How agent authority works

Every agent in an engagement receives authority through a formal cryptographic delegation — not a configuration file, not an API key, but a verifiable KERI credential chain.

Human Conductor

  • Holds the master AID for the engagement
  • Issues delegated inception events (dip) to activate each agent
  • Issues ACDC credentials scoping each agent's domain and time limit
  • Can revoke any agent credential at any time via a rotation event
  • Is the sole accountable party — agents act as extensions of conductor authority

AI Agents

  • Each holds a delegated AID derived from the conductor's AID
  • Authority is bounded by the ACDC credential issued at activation
  • Can only act within the domain, scope, and time window specified
  • All actions generate interaction events (ixn) anchored to the KEL
  • Cannot self-authorise, self-escalate, or exceed their delegated scope
Verification

Verify any agent's authority independently

You don't need to trust selfdriven's word that an agent is authorised.
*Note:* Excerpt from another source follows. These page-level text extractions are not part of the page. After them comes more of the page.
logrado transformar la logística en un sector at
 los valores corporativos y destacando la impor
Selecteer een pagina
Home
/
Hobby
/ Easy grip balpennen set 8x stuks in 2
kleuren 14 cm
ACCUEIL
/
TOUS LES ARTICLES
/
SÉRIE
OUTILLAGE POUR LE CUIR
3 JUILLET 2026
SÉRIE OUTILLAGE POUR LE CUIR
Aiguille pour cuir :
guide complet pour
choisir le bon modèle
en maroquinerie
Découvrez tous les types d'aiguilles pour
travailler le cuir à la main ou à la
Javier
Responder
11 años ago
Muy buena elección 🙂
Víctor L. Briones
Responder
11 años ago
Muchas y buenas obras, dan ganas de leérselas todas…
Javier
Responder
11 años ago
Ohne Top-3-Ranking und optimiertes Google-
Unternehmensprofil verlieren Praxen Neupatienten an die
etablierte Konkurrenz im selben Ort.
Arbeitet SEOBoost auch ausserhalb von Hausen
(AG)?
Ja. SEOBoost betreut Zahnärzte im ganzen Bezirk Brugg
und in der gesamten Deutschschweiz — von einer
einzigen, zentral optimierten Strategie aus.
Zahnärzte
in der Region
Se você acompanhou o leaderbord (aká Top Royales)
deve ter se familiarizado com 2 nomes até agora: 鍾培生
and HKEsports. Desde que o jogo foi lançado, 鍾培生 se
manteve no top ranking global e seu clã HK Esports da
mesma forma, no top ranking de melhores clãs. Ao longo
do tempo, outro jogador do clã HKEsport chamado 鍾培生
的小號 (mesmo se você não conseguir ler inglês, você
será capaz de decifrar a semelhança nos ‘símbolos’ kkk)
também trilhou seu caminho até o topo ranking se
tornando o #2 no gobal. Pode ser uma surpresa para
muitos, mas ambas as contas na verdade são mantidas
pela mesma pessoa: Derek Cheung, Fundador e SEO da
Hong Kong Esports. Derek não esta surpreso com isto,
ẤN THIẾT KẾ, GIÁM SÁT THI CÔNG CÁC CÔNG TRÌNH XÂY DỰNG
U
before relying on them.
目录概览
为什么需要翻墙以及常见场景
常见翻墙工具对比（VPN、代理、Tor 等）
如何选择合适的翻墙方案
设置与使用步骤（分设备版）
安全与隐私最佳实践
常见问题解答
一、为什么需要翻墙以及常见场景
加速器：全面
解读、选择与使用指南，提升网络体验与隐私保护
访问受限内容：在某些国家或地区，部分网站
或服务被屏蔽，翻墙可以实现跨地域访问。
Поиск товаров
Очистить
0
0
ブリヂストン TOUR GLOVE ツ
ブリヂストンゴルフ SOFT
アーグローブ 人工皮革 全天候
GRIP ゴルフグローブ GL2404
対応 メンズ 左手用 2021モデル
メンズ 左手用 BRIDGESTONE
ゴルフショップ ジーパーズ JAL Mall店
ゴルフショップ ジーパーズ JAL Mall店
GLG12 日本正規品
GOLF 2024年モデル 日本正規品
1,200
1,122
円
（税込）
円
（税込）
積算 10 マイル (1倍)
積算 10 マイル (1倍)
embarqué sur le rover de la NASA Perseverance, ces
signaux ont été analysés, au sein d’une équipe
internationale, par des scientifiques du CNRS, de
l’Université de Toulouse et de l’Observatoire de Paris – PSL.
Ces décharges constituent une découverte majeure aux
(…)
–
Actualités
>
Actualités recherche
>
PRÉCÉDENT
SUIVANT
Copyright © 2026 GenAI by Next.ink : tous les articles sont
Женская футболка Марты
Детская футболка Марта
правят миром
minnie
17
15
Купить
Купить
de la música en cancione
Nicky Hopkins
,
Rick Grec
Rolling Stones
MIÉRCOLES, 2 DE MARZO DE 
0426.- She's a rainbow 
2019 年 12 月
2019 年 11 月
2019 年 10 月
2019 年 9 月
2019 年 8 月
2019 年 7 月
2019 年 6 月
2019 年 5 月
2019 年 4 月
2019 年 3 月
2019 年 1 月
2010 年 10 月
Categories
The KERI credential chain is independently verifiable by any party with access to the engagement KEL.

01
Request the agent AID
Any agent active in your engagement can provide its AID and the AID of its delegating conductor on request.
02
Resolve the KEL
The Key Event Log for the agent's AID shows the delegated inception event, the scope credential, and all subsequent interaction events.
03
Verify the delegation chain
The delegation traces back to the conductor's AID and from there to the selfdriven Foundation's vLEI-anchored root identity.
04
Confirm scope & time bounds
The ACDC credential specifies exactly what the agent is authorised to do, in what domain, and until what date — all cryptographically bound.